Please copy the listing below word for word, from the line containing "right shoulder: (210, 301, -11)" through the line containing "left knee: (285, 386, 9)", and give only that stretch.

# ENTRIES SHOWN
# # # # # # #
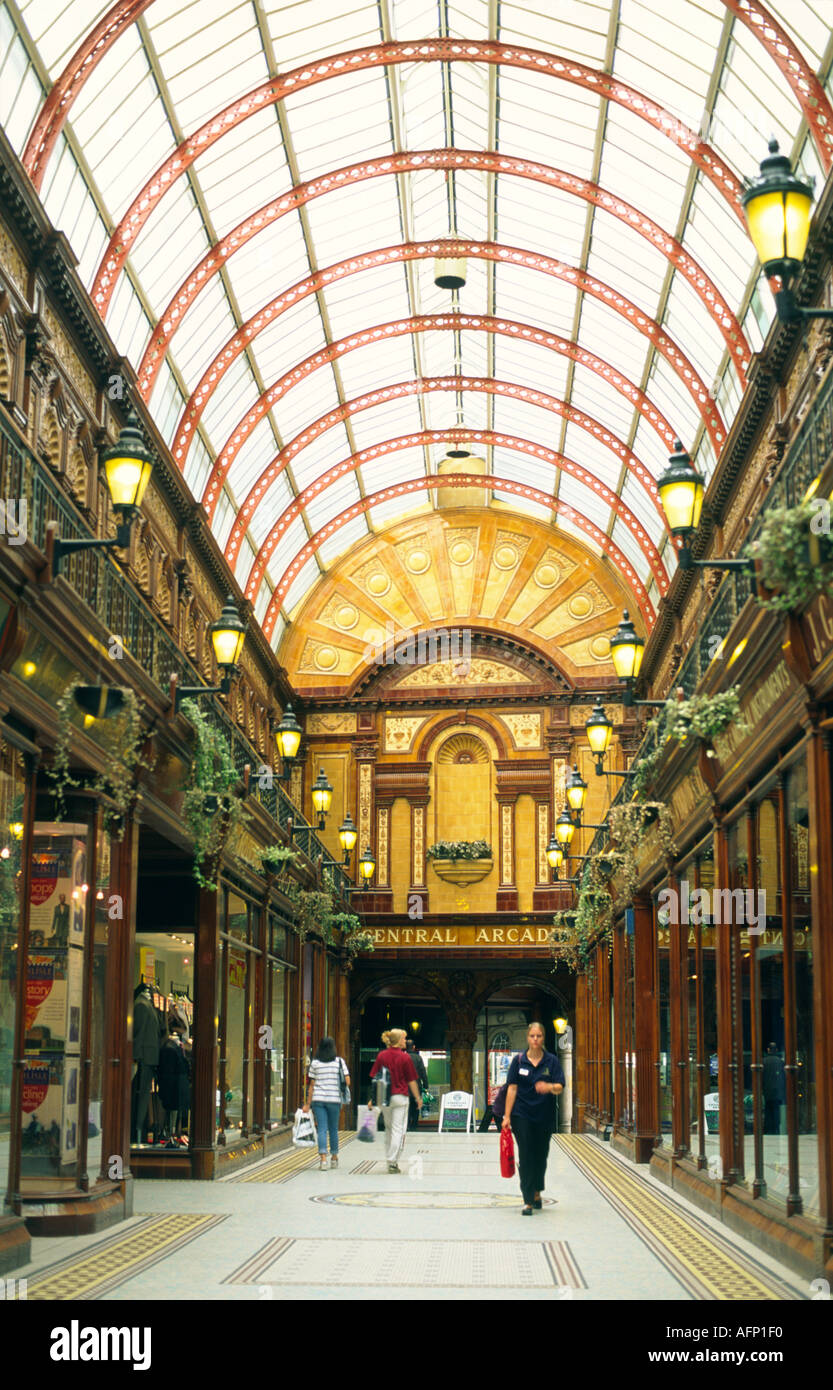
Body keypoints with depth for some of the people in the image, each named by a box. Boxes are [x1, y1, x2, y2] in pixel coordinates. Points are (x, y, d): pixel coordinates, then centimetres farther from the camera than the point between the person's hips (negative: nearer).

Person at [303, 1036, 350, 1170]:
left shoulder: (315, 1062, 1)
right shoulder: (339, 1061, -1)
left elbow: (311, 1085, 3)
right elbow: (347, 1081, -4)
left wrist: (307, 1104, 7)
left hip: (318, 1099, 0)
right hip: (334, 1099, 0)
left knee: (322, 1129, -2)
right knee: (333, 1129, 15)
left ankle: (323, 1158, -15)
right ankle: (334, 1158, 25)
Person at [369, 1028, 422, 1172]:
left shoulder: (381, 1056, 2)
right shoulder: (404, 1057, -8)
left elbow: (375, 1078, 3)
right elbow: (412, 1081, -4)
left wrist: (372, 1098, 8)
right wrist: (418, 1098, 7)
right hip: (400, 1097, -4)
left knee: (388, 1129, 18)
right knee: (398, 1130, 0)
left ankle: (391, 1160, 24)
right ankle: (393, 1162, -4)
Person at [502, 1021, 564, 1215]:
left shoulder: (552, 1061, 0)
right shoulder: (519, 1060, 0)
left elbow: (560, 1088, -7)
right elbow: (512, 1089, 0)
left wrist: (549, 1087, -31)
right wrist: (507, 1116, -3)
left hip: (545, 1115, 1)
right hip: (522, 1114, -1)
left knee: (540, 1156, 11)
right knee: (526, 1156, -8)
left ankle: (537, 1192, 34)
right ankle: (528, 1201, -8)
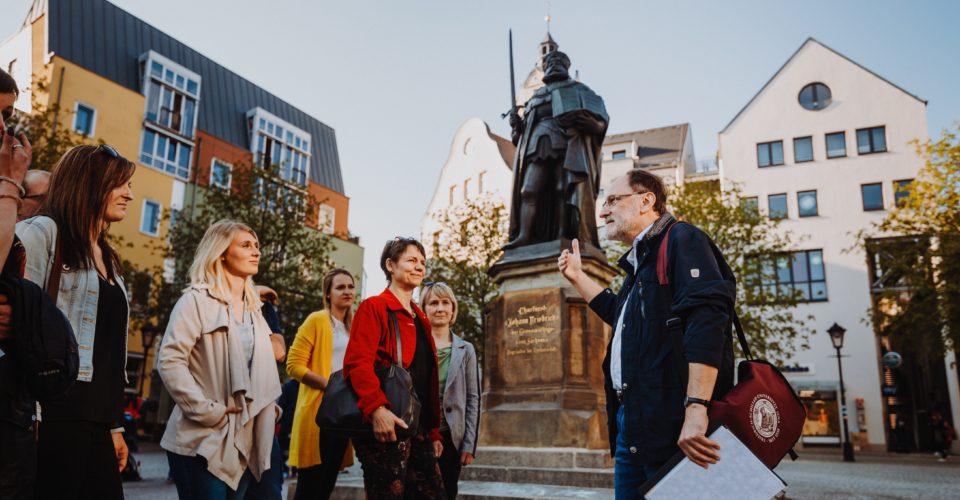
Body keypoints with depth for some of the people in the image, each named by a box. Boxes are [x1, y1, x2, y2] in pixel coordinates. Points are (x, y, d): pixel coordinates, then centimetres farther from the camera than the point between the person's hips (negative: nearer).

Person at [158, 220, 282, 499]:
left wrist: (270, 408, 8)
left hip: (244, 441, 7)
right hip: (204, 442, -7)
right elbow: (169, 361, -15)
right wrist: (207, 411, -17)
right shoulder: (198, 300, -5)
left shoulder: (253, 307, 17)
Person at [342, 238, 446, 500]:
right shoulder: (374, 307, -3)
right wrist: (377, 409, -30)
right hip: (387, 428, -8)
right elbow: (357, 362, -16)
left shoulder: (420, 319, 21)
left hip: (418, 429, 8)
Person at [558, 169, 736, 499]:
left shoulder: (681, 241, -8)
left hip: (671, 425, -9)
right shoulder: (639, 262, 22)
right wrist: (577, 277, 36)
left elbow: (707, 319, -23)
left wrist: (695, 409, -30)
# # # # # # #
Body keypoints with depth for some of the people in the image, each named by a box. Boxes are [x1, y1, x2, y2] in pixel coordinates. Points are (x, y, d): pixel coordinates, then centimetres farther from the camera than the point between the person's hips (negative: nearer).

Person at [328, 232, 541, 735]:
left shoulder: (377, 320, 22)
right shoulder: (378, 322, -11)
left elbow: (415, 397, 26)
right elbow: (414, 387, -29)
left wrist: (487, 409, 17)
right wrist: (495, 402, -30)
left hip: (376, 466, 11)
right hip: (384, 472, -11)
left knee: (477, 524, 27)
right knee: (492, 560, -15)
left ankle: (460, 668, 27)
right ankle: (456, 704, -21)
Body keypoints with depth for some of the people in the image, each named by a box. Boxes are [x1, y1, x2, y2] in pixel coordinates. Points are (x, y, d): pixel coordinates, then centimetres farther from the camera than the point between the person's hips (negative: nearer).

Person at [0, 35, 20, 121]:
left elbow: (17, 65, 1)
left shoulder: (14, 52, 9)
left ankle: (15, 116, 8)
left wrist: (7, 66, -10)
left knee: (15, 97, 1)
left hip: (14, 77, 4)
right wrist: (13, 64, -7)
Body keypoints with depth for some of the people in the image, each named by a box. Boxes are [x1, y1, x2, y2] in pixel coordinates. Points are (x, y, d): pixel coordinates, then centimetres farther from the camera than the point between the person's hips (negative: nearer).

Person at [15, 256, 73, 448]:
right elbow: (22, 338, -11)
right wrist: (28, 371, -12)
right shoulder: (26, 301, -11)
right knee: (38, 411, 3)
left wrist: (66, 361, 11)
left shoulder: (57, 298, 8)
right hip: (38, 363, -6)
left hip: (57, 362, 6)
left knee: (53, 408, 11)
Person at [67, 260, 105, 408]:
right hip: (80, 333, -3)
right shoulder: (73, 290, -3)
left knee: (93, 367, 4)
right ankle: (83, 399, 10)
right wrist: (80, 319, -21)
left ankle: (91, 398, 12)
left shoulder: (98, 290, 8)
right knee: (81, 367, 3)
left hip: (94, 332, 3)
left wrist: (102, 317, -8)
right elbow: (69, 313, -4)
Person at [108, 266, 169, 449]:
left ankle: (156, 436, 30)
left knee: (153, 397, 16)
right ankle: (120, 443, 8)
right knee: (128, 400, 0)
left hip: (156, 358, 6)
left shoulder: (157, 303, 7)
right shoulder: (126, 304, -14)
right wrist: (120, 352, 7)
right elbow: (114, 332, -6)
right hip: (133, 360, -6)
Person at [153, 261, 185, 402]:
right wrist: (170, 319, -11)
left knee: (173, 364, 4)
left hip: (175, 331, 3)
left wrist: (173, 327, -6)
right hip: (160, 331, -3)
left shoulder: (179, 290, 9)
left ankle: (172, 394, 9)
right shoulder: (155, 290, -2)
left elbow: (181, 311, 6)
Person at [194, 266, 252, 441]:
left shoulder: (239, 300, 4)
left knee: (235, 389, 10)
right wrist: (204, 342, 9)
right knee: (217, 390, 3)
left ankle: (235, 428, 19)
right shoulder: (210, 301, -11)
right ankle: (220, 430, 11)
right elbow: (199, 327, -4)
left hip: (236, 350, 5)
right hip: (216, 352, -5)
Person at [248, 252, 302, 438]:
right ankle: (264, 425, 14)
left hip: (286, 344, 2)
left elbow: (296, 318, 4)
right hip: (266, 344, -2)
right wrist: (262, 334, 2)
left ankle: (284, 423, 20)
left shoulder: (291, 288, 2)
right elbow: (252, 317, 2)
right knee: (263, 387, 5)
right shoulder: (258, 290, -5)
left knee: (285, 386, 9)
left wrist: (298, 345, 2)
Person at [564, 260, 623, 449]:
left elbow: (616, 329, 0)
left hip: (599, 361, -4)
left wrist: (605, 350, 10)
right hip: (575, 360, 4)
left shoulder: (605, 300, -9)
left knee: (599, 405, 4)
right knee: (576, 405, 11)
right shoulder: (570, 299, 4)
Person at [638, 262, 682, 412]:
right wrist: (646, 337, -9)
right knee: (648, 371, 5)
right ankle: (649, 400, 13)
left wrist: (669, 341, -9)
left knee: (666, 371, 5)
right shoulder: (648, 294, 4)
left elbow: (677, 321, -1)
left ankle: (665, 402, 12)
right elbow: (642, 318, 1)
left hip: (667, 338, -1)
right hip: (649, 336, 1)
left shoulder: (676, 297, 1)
# # # # # # #
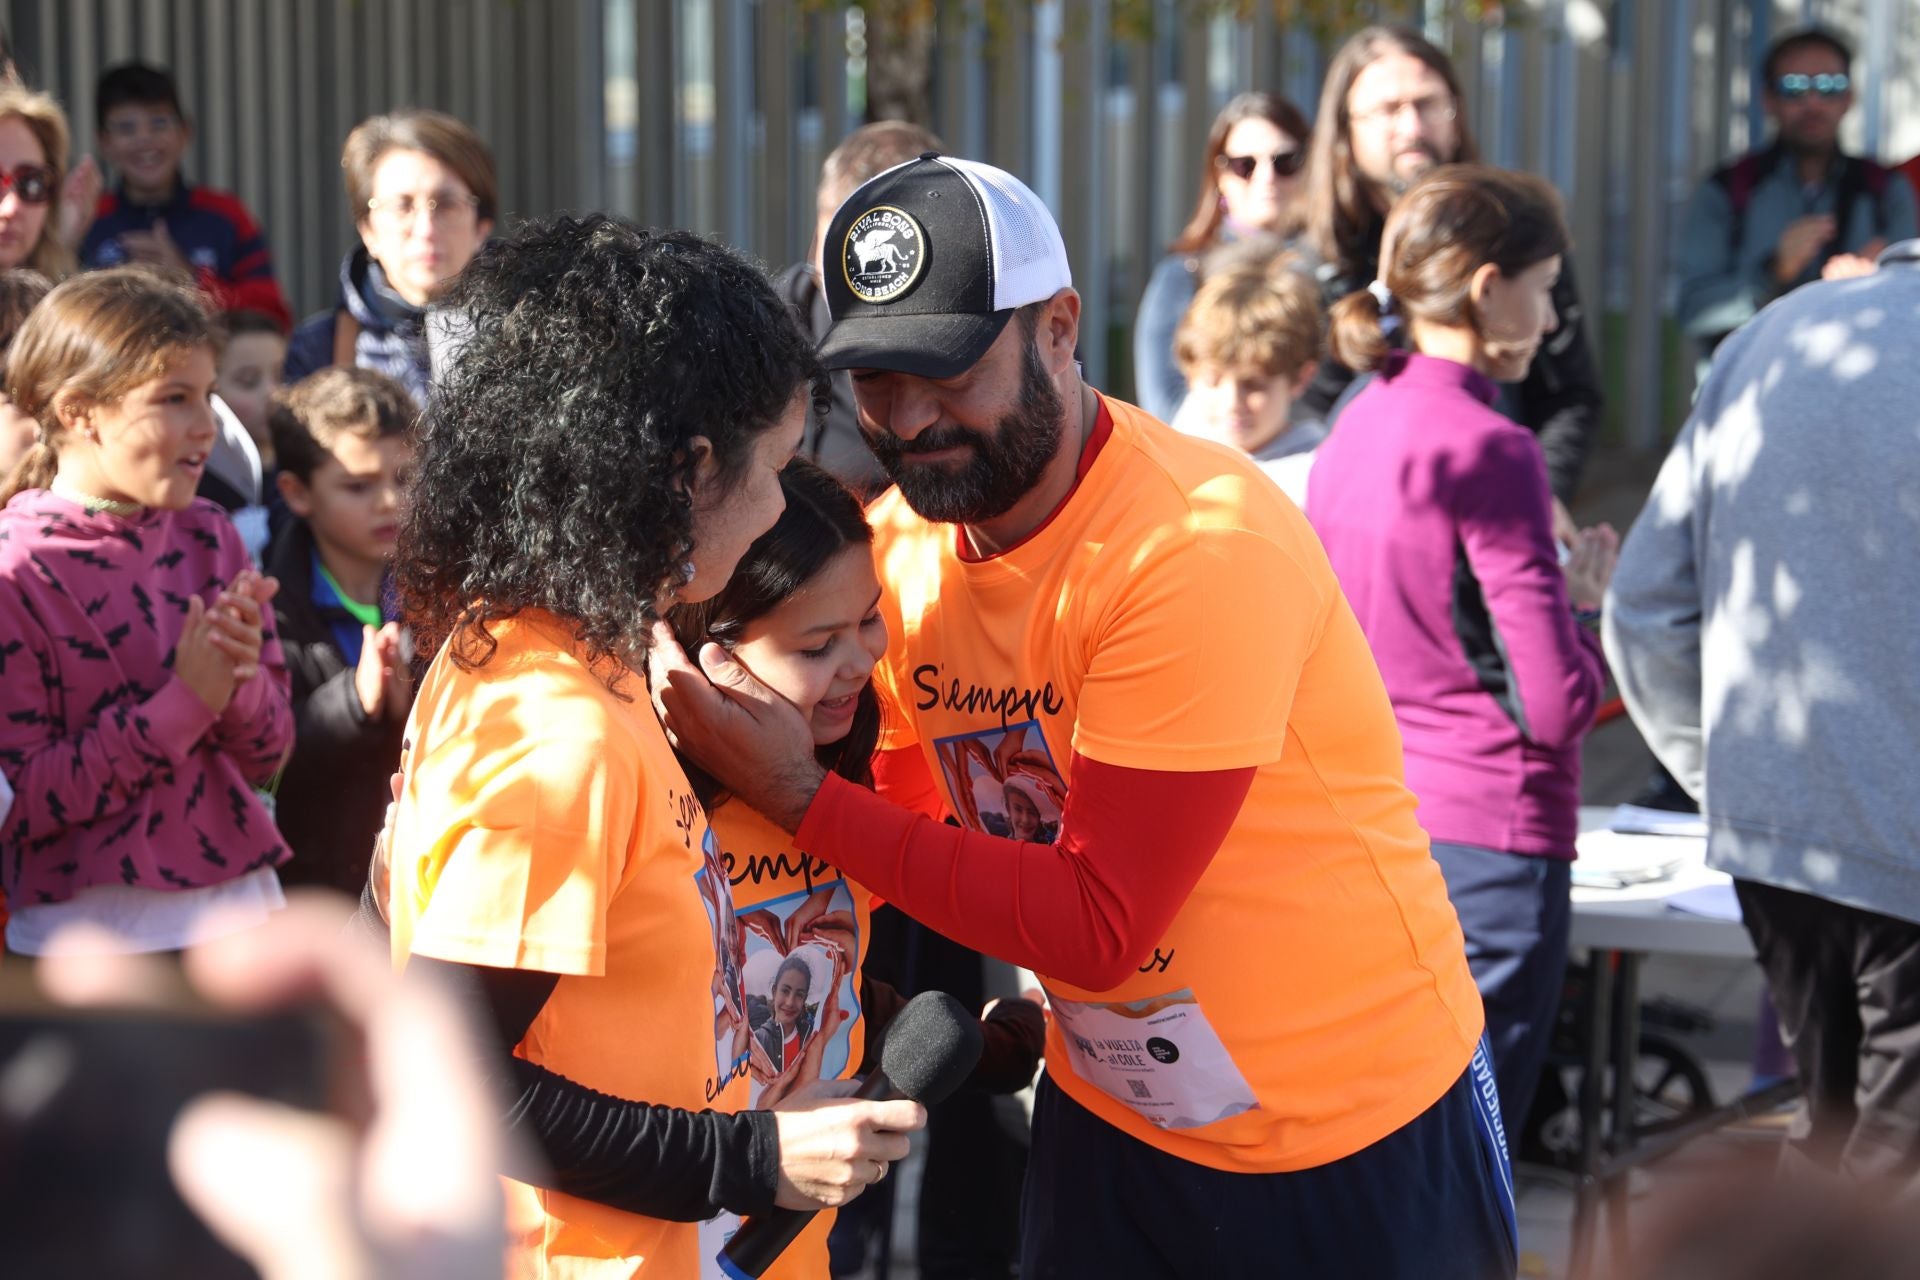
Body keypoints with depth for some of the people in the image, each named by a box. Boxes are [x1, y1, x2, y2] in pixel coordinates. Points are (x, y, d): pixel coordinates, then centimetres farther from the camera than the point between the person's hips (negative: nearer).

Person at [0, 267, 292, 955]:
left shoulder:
# # # # # # #
# REPLY TO THE TASK
right shoulder: (210, 301, -11)
right ankle: (220, 430, 11)
right elbow: (199, 327, -4)
left hip: (236, 350, 5)
right hip: (216, 352, -5)
Person at [248, 252, 302, 438]:
right ankle: (264, 425, 14)
left hip: (286, 344, 2)
left elbow: (296, 318, 4)
right hip: (266, 344, -2)
right wrist: (262, 334, 2)
left ankle: (284, 423, 20)
left shoulder: (291, 288, 2)
right elbow: (252, 317, 2)
right knee: (263, 387, 5)
right shoulder: (258, 290, -5)
left knee: (285, 386, 9)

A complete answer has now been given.